Stored items
********************
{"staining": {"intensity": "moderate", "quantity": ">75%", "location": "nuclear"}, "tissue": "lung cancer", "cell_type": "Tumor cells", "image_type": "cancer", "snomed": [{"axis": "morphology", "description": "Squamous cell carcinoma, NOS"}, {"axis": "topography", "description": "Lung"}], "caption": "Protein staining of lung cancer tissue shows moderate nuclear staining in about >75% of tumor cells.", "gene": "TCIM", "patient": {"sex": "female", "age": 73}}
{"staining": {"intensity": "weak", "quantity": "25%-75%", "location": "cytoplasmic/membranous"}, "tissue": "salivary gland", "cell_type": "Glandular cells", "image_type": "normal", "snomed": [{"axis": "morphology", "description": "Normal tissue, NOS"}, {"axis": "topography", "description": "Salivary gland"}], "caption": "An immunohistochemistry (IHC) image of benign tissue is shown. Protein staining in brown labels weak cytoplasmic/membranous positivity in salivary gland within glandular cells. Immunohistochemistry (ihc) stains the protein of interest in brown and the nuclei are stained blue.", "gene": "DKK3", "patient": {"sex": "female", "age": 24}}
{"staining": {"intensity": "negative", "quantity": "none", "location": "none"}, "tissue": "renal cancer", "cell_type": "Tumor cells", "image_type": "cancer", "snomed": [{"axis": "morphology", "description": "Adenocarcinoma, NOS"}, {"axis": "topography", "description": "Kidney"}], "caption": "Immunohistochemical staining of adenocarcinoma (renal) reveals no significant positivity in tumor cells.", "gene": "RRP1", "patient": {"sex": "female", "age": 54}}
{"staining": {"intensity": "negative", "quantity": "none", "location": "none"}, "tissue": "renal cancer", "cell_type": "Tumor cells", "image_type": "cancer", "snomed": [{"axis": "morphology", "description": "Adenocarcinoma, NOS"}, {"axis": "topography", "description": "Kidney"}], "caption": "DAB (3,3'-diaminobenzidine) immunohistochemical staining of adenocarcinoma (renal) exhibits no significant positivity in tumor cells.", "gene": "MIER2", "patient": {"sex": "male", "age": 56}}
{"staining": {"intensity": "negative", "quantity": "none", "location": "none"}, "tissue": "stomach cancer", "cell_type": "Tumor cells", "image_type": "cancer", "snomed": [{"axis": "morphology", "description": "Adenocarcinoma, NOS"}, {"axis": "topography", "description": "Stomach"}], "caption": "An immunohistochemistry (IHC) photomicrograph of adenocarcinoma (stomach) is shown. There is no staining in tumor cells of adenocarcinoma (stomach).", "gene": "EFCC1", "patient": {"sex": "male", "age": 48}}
********************
__ASSIGNMENT__:
Here the goal is to repeat each entry exactly.

__SOLUTION__:
{"staining": {"intensity": "moderate", "quantity": ">75%", "location": "nuclear"}, "tissue": "lung cancer", "cell_type": "Tumor cells", "image_type": "cancer", "snomed": [{"axis": "morphology", "description": "Squamous cell carcinoma, NOS"}, {"axis": "topography", "description": "Lung"}], "caption": "Protein staining of lung cancer tissue shows moderate nuclear staining in about >75% of tumor cells.", "gene": "TCIM", "patient": {"sex": "female", "age": 73}}
{"staining": {"intensity": "weak", "quantity": "25%-75%", "location": "cytoplasmic/membranous"}, "tissue": "salivary gland", "cell_type": "Glandular cells", "image_type": "normal", "snomed": [{"axis": "morphology", "description": "Normal tissue, NOS"}, {"axis": "topography", "description": "Salivary gland"}], "caption": "An immunohistochemistry (IHC) image of benign tissue is shown. Protein staining in brown labels weak cytoplasmic/membranous positivity in salivary gland within glandular cells. Immunohistochemistry (ihc) stains the protein of interest in brown and the nuclei are stained blue.", "gene": "DKK3", "patient": {"sex": "female", "age": 24}}
{"staining": {"intensity": "negative", "quantity": "none", "location": "none"}, "tissue": "renal cancer", "cell_type": "Tumor cells", "image_type": "cancer", "snomed": [{"axis": "morphology", "description": "Adenocarcinoma, NOS"}, {"axis": "topography", "description": "Kidney"}], "caption": "Immunohistochemical staining of adenocarcinoma (renal) reveals no significant positivity in tumor cells.", "gene": "RRP1", "patient": {"sex": "female", "age": 54}}
{"staining": {"intensity": "negative", "quantity": "none", "location": "none"}, "tissue": "renal cancer", "cell_type": "Tumor cells", "image_type": "cancer", "snomed": [{"axis": "morphology", "description": "Adenocarcinoma, NOS"}, {"axis": "topography", "description": "Kidney"}], "caption": "DAB (3,3'-diaminobenzidine) immunohistochemical staining of adenocarcinoma (renal) exhibits no significant positivity in tumor cells.", "gene": "MIER2", "patient": {"sex": "male", "age": 56}}
{"staining": {"intensity": "negative", "quantity": "none", "location": "none"}, "tissue": "stomach cancer", "cell_type": "Tumor cells", "image_type": "cancer", "snomed": [{"axis": "morphology", "description": "Adenocarcinoma, NOS"}, {"axis": "topography", "description": "Stomach"}], "caption": "An immunohistochemistry (IHC) photomicrograph of adenocarcinoma (stomach) is shown. There is no staining in tumor cells of adenocarcinoma (stomach).", "gene": "EFCC1", "patient": {"sex": "male", "age": 48}}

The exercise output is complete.